Making your own fluffy pie crust and apple pie filling is the best thing you can do to make your own apple pie. Add the rich cheesecake layer if you want to take it to the next level.
– 1 1/4cupsall-purpose flour – 1/4cupcold butterunsalted and diced – 1/4cupcold shorteningdiced – 1/4teaspoonsalt – 1teaspoonsugar – 1/4teaspoonground cinnamonoptional – 1/2teaspoonground nutmegoptional – 4tablespoonscold water – 1 1/4cupsall-purpose flour – 1/4cupcold butterunsalted and diced – 1/4cupcold shorteningdiced – 1/4teaspoonsalt – 1/4teaspoonground cinnamonoptional – 1/2teaspoonground nutmegoptional – 4tablespoonscold water – 1package(8 oz) cream cheeseroom temperature – 1/4cupwhite sugar – 1egg – 1/4cupcreamroom temperature – 1tablespoonall-purpose flour – 1teaspoonvanilla extract – 220 oz cans(4 cups) apple pie – 1egg – 1tablespoonmilk
Ingredients
I prefer making the bottom and top separately to roll dough easier. Following the instructions, make two dough balls—one for the bottom and one for the top.Mix flour, salt, sugar, cinnamon, and nutmeg in a processor. Pulse butter and shortening into coarse crumbs.
Inject water.In a large bowl, use a pastry blender or fingertips to make dough.Wrap plastic around a dough ball. Put in fridge for 3 hours or overnight.Repeat with top crust and refrigerate.Before using waxed paper, lightly flour it on a level surface.Roll a 9-inch pie pan dough ball.
Place the crust in the pie plate and press it into the middle and up the sides of the dish.Before you start, make sure that everything is at room temperature.
Beat cream cheese, flour, and sugar on medium-low speed in a stand mixer or large bowl with a hand mixer until light and fluffy.
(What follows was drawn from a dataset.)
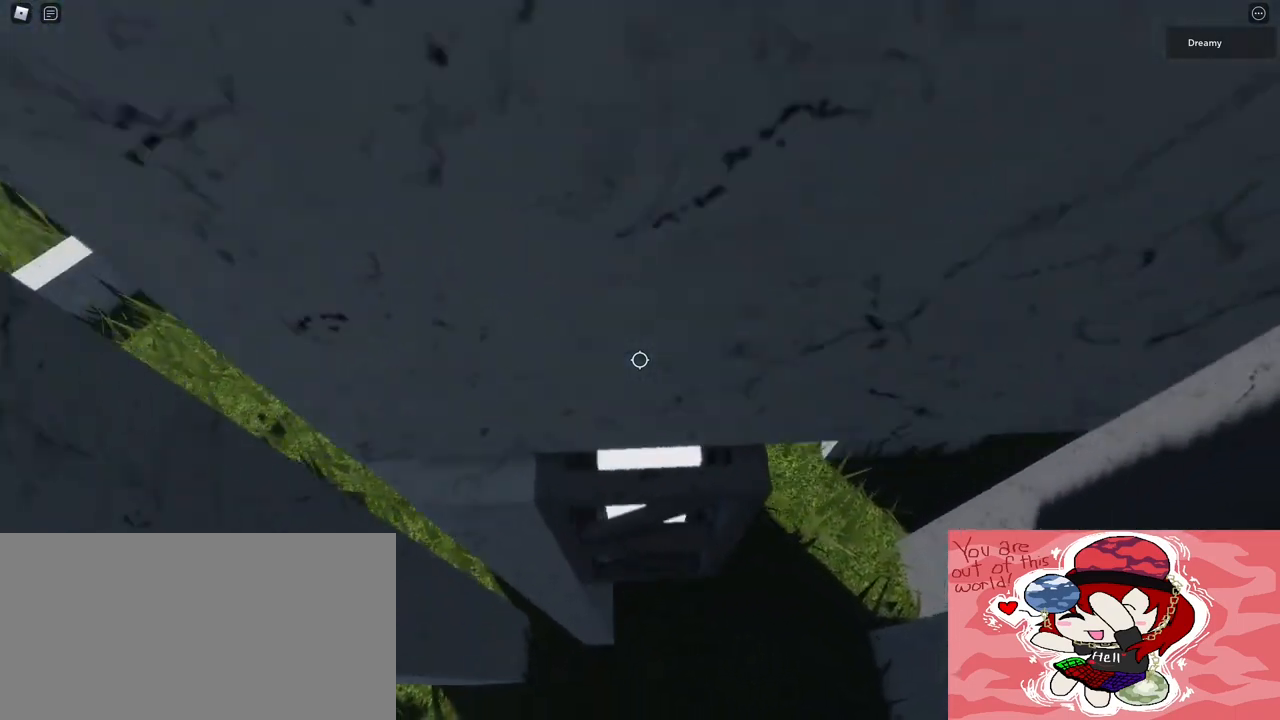
{"keys": [], "mouse": [], "events": [[17, "w", "up"], [233, "d", "down"], [233, "w", "down"], [283, "d", "up"], [283, "w", "up"]]}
Beat in the remaining "Cheesecake Layer" ingredients until creamy. Scrape bowl sides and bottom with spatula.Add cheesecake batter to crust bottom. Level the top with spatula.
The cheesecake layer should be hard enough to pour apple pie filling on after one hour in the freezer.
You may make my Apple Pie Filling or buy it canned.Level the top with spatula.375 degrees F is the oven temperature for baking the pie.
Roll the leftover dough ball to fit a 9-inch pie pan and top the apple pie filling.Cut one-inch threads and place them on the apple pie filling.
Trim the pie edges, leaving a half-inch overhang. Underfold and seal the dough with your fingertips.Completely mix egg and milk.Brush egg wash on pie top and borders. On top, sprinkle sugar.
Cover the pie with foil and bake for 25 minutes in the preheated oven.Continue baking for 25–30 minutes without foil, until the top is golden brown and the apple pie filling is bubbling.Remove from oven and cool on wire rack.
If no cheesecake layer is added, the pie can be served warm.Alternatively, chill on a wire rack and refrigerate for at least 3 hours before slicing and serving.